[Action item]
In the records below, the line containing "index dip: (327, 257)" marks the start. Copy that line and everything after it exactly, through the last line.

####################

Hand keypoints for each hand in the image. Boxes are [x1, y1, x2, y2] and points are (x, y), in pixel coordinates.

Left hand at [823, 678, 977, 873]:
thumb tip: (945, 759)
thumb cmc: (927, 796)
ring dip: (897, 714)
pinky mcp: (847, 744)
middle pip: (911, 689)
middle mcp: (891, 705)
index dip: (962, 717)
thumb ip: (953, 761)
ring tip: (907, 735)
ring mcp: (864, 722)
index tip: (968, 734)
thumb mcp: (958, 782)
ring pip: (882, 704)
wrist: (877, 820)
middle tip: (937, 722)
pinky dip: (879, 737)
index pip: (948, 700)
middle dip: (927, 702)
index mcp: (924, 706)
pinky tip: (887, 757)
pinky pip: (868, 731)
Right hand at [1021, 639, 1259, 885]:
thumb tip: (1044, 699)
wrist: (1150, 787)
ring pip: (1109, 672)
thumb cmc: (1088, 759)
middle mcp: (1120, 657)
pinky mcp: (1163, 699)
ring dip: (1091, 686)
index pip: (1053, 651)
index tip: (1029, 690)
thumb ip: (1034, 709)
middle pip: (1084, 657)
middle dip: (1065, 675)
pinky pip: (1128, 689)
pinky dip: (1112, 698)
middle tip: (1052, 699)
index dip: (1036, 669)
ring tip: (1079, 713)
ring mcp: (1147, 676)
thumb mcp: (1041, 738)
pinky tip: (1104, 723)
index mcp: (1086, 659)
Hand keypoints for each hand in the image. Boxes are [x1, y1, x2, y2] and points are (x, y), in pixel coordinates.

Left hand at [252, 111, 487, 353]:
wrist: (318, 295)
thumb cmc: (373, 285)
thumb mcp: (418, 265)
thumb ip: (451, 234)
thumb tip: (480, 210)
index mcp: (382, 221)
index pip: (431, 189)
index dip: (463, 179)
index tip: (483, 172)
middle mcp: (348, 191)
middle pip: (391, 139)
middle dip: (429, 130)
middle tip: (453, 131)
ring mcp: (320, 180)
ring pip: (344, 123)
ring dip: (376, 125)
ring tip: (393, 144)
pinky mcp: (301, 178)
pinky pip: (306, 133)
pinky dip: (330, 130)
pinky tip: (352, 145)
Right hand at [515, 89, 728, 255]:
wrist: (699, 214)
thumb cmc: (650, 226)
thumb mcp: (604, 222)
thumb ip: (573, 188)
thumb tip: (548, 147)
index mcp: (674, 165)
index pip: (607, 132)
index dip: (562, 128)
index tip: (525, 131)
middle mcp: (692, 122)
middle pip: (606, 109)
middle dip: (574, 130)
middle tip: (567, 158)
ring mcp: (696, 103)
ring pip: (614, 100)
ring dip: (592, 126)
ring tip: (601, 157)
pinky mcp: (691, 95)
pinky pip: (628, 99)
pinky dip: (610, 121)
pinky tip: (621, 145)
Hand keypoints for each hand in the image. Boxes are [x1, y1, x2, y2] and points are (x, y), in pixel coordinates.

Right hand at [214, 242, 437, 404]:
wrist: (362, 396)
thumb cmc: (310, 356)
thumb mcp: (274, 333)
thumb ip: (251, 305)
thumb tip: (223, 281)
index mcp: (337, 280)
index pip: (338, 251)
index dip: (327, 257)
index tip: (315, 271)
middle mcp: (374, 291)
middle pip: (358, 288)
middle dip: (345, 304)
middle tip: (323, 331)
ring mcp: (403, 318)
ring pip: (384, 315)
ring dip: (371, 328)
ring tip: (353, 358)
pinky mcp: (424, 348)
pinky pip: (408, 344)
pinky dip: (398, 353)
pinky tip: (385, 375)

####################

[Written solution]
index dip: (327, 257)
index tip: (315, 271)
middle mcp: (374, 291)
middle pip: (358, 288)
middle dip: (345, 304)
middle tip: (323, 331)
ring mcp: (403, 318)
ring pip: (384, 315)
ring dip: (371, 328)
ring tip: (353, 358)
pinky mcp: (424, 348)
pinky pip: (408, 344)
pinky dip: (398, 353)
pinky tip: (385, 375)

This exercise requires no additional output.